A highlight for many of 140 people attending last month’s Work at What You Love workshop, was getting to hear from actual small business owners who’ve successfully turned their interests into income. The entrepreneurs at this year’s event were both inspiring and informative and included such diverse occupations as an animal communicator, freelance writer, potter, and wholesale food retailer. In this first part of a two part series you’ll be hearing some of the hard won nuggets of advice to help you start and succeed at your own small business.
Make Space for Success
You know the drill. You’re trying to get a new business up and running while juggling a full-time job. That’s just what Dawn Allen was facing when she was trying to launch her fledging animal communication business. Except in Dawn’s case it was four part-times jobs. So she went to an unusual source for advice – her dad. But then Dawn’s upbringing was unique.
Most families only offer discouragement (“What do you mean you want to quit your job? You’ve got a good job – you want to be happy to!?”). Dawn is one of the lucky few to have been raised by not one, but two entrepreneurs. Dawn knew from a young age that regardless of where her gifts and interests led her, that there would always be customers out there who would be willing to pay her for her services. She also had successful role models to guide her.
Dawn was feeling pretty discouraged about her ability to attract enough clients to her practice full time. Her father asked how many sessions she wanted to do a week. Dawn thought seven sounded good. Knowing how hectic his daughter’s life was, her father asked her when she planned do these seven appointments. The way Dawn saw it, when clients call, she’ll schedule them in. “No,” her father said, “You need to get out your appointment book, block the time, and they’ll fill.” Dawn followed her dad’s advice and much to her amazement, she says, “I did, and they did!”

What is being asked: Return, word for word, the stretch of the small-business workshop article that begins at the words "Make Space for" and stops after "to guide her.".

Recorded data:
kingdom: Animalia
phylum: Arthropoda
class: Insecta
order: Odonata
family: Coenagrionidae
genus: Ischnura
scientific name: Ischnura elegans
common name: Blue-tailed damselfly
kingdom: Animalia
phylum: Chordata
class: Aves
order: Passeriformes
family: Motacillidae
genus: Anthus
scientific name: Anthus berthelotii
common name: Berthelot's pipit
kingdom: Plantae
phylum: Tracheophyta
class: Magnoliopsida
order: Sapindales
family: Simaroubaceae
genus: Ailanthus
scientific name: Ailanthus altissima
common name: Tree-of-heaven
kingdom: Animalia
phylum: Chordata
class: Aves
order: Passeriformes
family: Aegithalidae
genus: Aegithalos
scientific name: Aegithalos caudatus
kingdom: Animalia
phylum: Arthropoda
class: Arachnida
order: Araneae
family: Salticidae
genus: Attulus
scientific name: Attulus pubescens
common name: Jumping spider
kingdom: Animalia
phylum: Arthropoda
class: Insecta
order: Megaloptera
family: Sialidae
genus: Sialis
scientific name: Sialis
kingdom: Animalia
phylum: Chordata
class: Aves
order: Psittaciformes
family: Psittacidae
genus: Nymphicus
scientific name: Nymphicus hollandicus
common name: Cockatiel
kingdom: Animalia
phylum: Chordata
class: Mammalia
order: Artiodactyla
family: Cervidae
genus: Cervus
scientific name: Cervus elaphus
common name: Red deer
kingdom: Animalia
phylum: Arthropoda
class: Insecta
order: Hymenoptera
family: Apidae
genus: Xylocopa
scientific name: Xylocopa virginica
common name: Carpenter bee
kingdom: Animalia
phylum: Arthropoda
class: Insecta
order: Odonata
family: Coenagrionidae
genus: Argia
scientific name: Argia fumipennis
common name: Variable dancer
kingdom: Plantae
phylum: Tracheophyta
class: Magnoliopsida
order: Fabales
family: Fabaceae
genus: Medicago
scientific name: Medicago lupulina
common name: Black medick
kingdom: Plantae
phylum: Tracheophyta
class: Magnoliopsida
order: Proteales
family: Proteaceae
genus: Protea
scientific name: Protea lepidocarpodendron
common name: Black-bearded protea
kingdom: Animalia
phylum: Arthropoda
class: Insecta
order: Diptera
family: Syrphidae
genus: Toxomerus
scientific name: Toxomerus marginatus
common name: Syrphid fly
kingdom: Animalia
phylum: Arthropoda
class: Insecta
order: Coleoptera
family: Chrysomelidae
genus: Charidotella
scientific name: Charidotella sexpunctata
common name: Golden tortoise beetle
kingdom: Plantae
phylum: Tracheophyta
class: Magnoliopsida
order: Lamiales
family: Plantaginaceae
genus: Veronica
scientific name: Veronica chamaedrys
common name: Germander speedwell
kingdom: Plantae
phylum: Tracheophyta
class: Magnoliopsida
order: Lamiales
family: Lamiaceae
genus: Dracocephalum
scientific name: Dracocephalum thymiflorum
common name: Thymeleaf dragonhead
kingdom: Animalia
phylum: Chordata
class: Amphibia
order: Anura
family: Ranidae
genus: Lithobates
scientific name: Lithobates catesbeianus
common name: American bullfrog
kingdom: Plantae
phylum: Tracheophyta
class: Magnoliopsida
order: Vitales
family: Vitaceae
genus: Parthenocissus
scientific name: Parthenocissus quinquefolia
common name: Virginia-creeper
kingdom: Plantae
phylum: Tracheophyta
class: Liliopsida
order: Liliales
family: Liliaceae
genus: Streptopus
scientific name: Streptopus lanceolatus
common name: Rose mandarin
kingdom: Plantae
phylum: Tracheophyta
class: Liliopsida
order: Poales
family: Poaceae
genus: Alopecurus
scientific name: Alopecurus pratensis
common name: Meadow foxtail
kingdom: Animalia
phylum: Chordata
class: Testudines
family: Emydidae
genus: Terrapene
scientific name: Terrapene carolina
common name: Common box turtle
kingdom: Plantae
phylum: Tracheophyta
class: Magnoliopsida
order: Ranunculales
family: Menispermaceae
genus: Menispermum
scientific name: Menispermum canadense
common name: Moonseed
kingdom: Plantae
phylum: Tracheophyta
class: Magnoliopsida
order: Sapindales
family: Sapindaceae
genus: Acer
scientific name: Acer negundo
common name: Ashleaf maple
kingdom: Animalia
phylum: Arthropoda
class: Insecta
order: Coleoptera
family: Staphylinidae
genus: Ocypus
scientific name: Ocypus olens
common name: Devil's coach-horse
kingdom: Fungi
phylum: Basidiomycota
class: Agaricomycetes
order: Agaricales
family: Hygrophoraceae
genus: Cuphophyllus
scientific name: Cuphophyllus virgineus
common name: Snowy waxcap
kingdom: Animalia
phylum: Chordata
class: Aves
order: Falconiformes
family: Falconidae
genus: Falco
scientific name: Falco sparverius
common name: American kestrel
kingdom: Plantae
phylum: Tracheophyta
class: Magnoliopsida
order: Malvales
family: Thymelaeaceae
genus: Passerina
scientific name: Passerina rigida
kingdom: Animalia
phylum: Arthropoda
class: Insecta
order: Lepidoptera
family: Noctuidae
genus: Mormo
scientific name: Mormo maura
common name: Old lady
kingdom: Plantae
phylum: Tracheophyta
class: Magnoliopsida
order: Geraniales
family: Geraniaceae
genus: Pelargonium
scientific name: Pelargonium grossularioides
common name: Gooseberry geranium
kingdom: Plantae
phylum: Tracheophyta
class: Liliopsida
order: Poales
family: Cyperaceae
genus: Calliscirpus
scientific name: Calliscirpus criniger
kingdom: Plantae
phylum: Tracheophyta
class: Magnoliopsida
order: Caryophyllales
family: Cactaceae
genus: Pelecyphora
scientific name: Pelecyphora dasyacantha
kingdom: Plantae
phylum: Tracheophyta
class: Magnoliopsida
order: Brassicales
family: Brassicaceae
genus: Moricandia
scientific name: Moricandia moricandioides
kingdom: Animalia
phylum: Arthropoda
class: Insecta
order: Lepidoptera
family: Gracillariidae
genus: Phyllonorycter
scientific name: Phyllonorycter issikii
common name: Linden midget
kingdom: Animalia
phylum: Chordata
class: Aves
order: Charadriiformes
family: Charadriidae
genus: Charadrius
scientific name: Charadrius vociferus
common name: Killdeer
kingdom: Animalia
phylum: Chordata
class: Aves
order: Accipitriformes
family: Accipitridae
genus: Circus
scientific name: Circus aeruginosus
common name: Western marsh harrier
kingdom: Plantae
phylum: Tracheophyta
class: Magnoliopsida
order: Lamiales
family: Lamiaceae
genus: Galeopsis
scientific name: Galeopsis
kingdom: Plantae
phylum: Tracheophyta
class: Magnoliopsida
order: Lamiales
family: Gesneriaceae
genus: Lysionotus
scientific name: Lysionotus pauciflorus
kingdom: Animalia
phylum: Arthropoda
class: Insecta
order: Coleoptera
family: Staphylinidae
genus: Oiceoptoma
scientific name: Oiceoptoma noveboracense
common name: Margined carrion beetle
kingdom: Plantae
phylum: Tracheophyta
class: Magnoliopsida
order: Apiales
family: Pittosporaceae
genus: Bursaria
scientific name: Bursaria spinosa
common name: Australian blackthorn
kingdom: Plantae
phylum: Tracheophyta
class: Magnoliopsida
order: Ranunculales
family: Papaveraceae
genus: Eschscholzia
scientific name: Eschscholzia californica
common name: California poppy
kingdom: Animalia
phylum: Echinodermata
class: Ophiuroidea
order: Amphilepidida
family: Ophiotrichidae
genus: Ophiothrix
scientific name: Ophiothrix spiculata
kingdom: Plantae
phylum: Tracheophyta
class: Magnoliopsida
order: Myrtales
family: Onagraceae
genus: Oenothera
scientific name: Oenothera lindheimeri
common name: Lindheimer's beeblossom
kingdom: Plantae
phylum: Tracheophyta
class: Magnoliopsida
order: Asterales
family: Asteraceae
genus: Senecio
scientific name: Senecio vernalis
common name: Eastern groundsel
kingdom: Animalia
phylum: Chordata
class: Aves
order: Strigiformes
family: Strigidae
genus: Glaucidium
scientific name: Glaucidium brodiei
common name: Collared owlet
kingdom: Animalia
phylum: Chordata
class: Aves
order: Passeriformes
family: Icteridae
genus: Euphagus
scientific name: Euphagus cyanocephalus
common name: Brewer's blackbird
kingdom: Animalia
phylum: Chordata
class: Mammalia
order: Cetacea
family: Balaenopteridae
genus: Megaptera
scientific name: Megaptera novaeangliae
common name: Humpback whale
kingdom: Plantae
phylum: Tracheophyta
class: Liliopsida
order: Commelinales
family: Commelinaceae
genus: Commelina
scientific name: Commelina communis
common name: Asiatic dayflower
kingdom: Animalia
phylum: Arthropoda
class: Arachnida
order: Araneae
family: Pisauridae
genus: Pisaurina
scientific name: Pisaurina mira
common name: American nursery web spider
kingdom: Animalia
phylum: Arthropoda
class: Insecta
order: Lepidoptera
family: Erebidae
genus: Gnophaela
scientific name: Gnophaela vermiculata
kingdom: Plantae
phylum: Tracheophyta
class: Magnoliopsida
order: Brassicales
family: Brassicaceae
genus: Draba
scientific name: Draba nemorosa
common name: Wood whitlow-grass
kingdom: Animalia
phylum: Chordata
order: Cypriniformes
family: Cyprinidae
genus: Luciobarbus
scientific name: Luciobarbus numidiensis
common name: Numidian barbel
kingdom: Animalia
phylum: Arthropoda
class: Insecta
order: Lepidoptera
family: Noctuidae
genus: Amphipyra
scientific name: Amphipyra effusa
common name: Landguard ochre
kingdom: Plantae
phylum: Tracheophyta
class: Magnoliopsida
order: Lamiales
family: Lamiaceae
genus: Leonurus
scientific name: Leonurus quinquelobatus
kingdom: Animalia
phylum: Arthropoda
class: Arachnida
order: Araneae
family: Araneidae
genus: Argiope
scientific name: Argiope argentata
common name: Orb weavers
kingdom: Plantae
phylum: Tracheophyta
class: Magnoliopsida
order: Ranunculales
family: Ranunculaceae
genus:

Exercise solution:
Make Space for Success
You know the drill. You’re trying to get a new business up and running while juggling a full-time job. That’s just what Dawn Allen was facing when she was trying to launch her fledging animal communication business. Except in Dawn’s case it was four part-times jobs. So she went to an unusual source for advice – her dad. But then Dawn’s upbringing was unique.
Most families only offer discouragement (“What do you mean you want to quit your job? You’ve got a good job – you want to be happy to!?”). Dawn is one of the lucky few to have been raised by not one, but two entrepreneurs. Dawn knew from a young age that regardless of where her gifts and interests led her, that there would always be customers out there who would be willing to pay her for her services. She also had successful role models to guide her.